# Document text start

Maxine Therese Linehan is an Irish and American singer-songwriter and stage actress. Born in Newry, Northern Ireland, she performed as Nancy in Oliver! in the UK, touring it in Ireland and England with the Irish Operatic Repertory Company. Her job as a barrister in London took her to New York City in 2001, and six years later, she created an autobiographical show, So Far... which garnered her her first MAC Award nomination. In 2008, she co-founded the Alloy Theater Company with Michelle Pruett and starred in its production of Andrew Lloyd Webber's song cycle Tell Me on a Sunday, Jacqueline McCarrick's The Mushroom Pickers, and the company' first off-Broadway production, William Luce's Brontë: A Portrait of Charlotte.

Linehan played the Nurse in the first U.S. tour of Bartlett Sher's Tony Award-winning revival of South Pacific in 2009 and 2010. Her frequent collaborations with writer-director Scott Siegel have yielded Maxine Linehan: An American Journey, "Beautiful Songs: An Evening of Music for the Soul and the Senses," One: The Songs of U2, and with other performers the Broadway by the Year series and Broadway Ballyhoo. Linehan's albums are What Would Petula Do? (2010), Maxine Linehan: An American Journey (2014), Beautiful Songs (2015), and This Time of Year (2020). She has performed at the Town Hall, Lincoln Center, Ars Nova, Birdland, and Théâtre du Châtelet in Paris, and also collaborates with her husband Andrew Koss. She been written about in Billboard, the New York Times, the Village Voice, the Huffington Post, the New York Post, Irish Central, and USA Today.

==Early life, education, and career==
Born in Newry, Northern Ireland on July 9, 1973, the eldest of four to Maureen (née McAnulty) Linehan and Patrick Gabriel Linehan, Maxine Therese Linehan was raised in County Cork, Republic of Ireland, and performed as a child. She visited the U.S. for the first time at age 12 and wrote about the experience years later:
"I came back thinking, someday I’ll live there. For me, freedom was just in the air here. I grew up in a town where everyone looked the same, everyone believed in the same thing. I wanted to be in a place where you could be different. Now, I’m not that different and I didn’t NEED to immigrate to save my life or escape persecution, I just wanted to be in a place that allowed you to be you."
 At age 17 she had a role in The Sound of Music produced by the Irish Operatic Repertory Company at Cork Opera House in Cork and played Nancy in Oliver! for the same company. She performed both roles again at Wycombe Swan Theater in High Wycombe, England. She told a New York Irish-American paper in 2015, however, "Theater is not considered a steady career back home. So I went to law school."

She was awarded a Bachelor of Laws from the University of London and graduated from the Inns of Court School of Law. She also studied performance at The London Academy of Music and Dramatic Art.

Linehan was called to the bar in the U.K. capital and worked for a law firm there which moved her, in 2001, to New York City. While this U.S. office closed within a few years, she decided to stay in the city and devote herself to musical performance.

# Document text end
# Data segment start

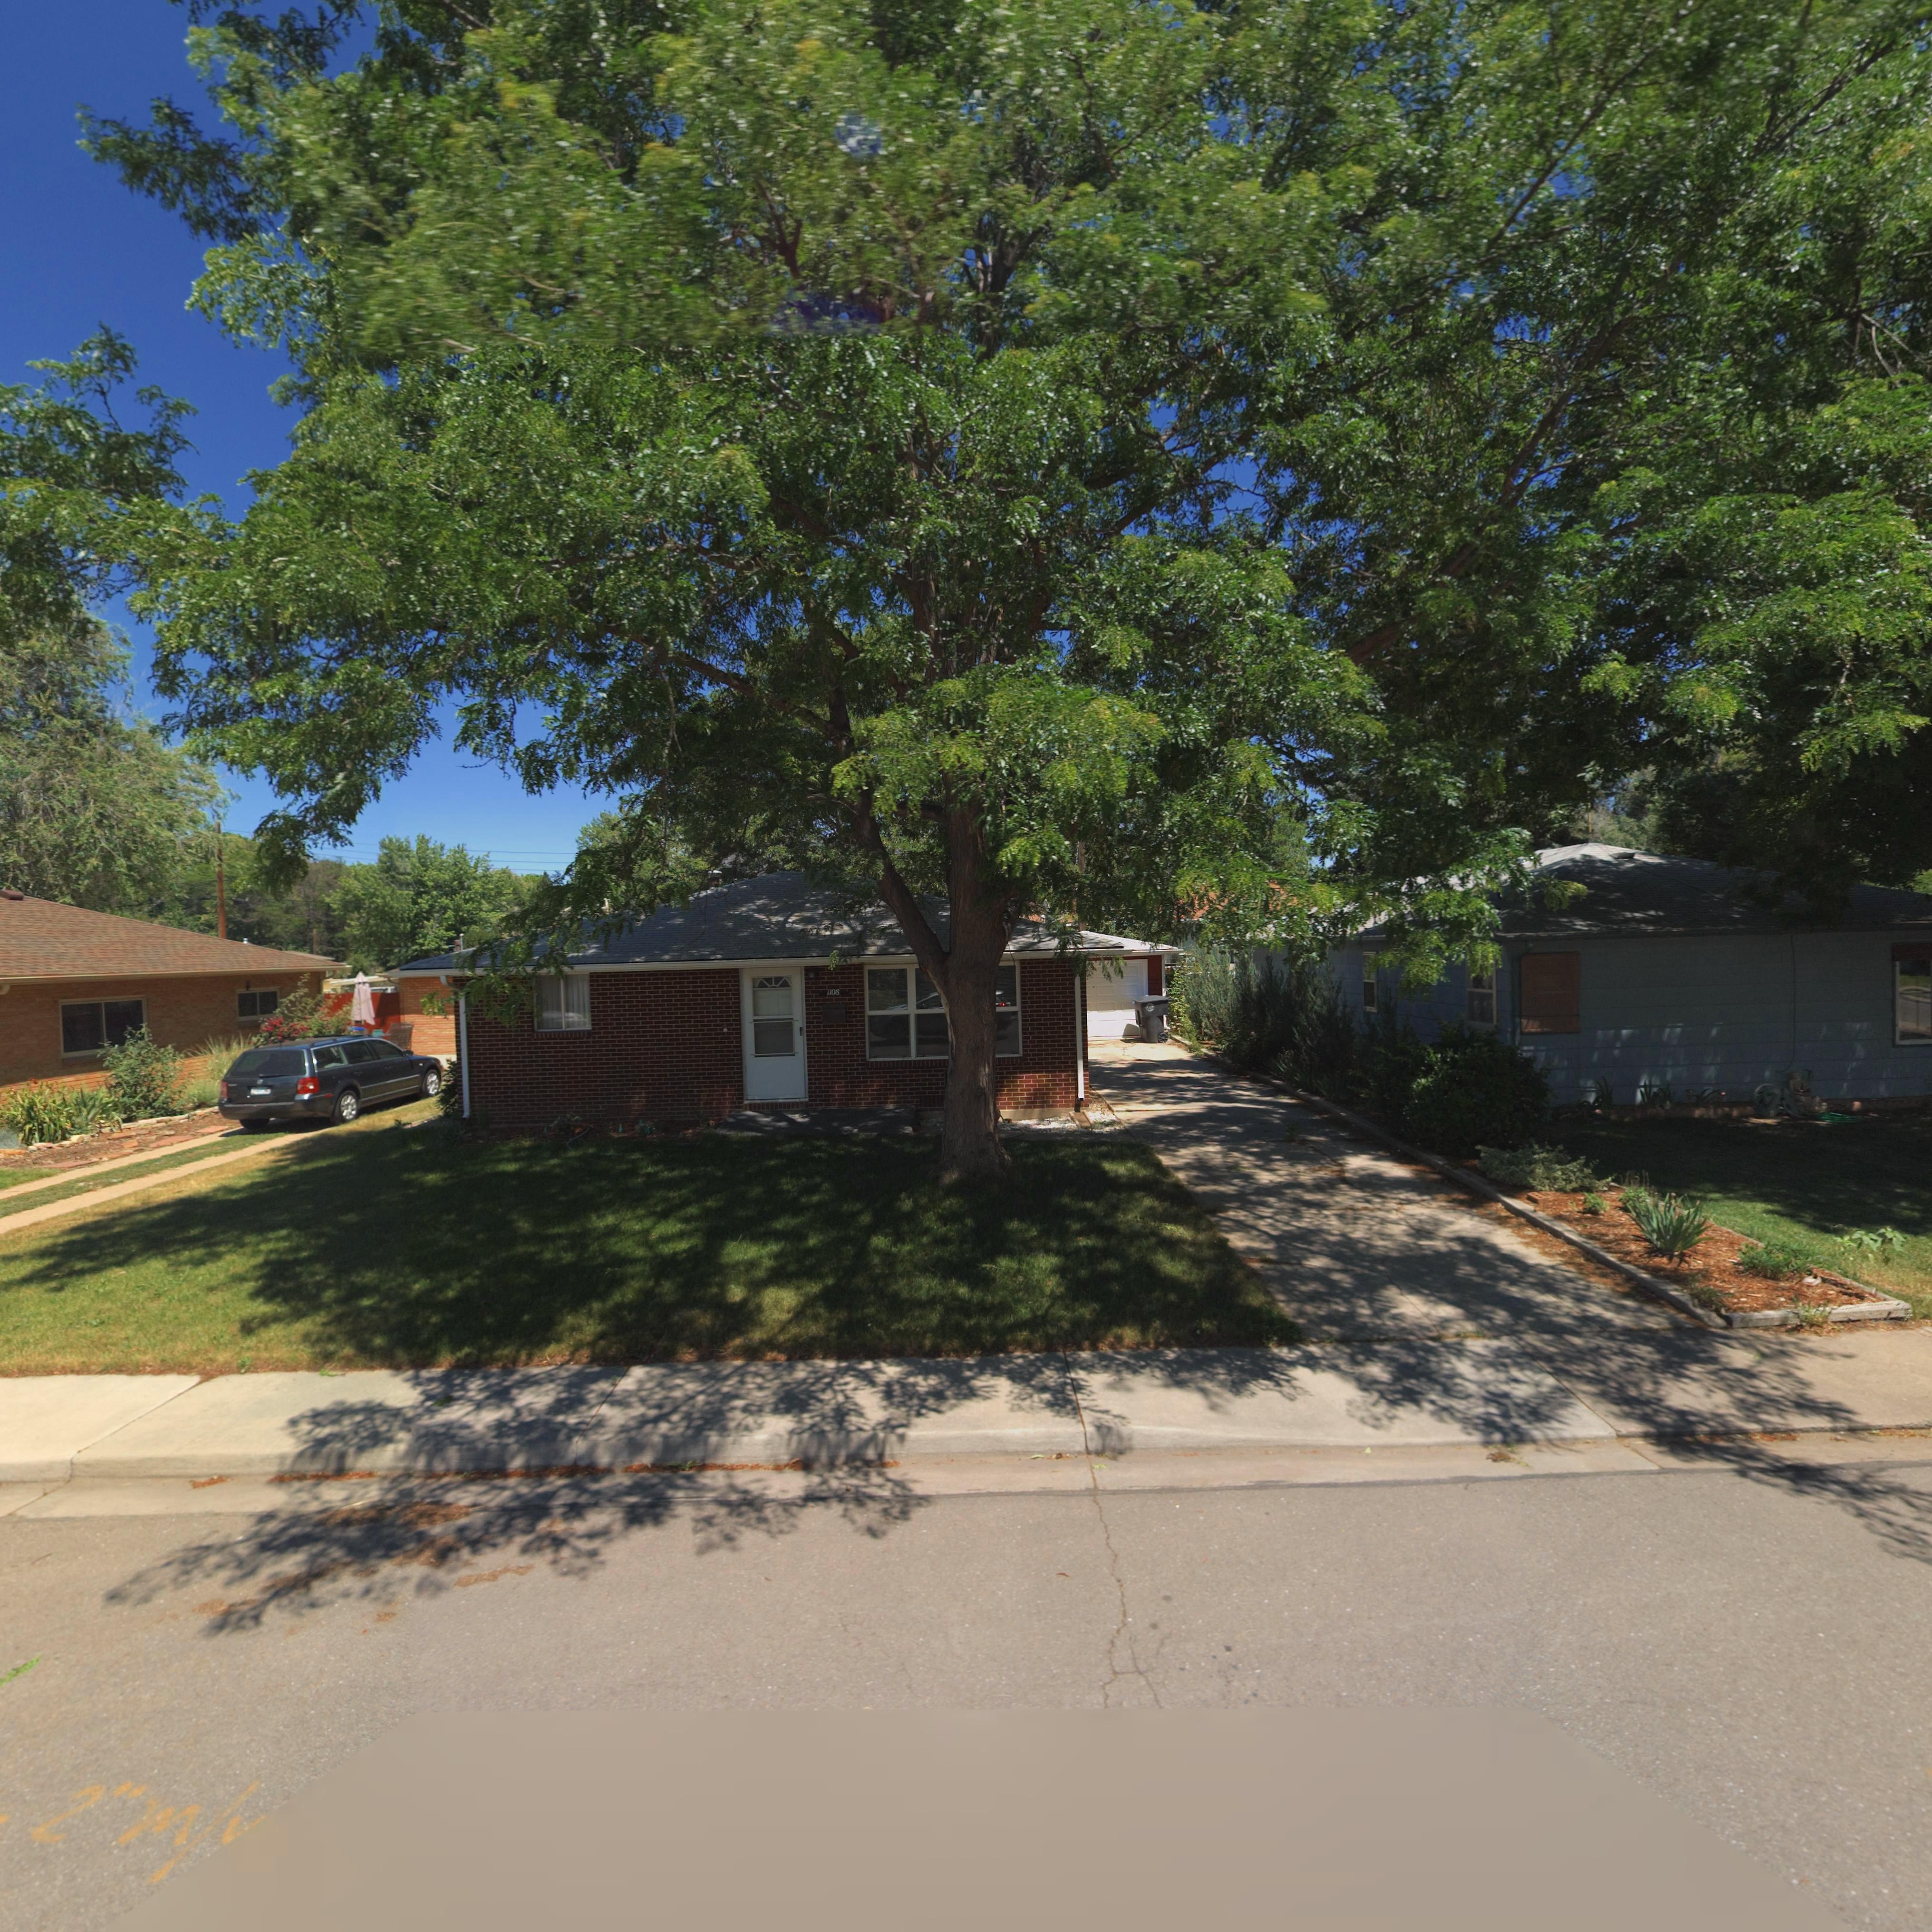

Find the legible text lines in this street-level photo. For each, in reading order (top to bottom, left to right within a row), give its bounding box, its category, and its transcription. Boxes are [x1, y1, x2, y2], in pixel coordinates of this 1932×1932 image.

# Data segment end

• _What you have to do_: In the text on Maxine Linehan, translate this sentence into Spanish: "She was awarded a Bachelor of Laws from the University of London and graduated from the Inns of Court School of Law."

• _Task output_: Obtuvo una licenciatura en Derecho por la Universidad de Londres y se graduó en la Inns of Court School of Law.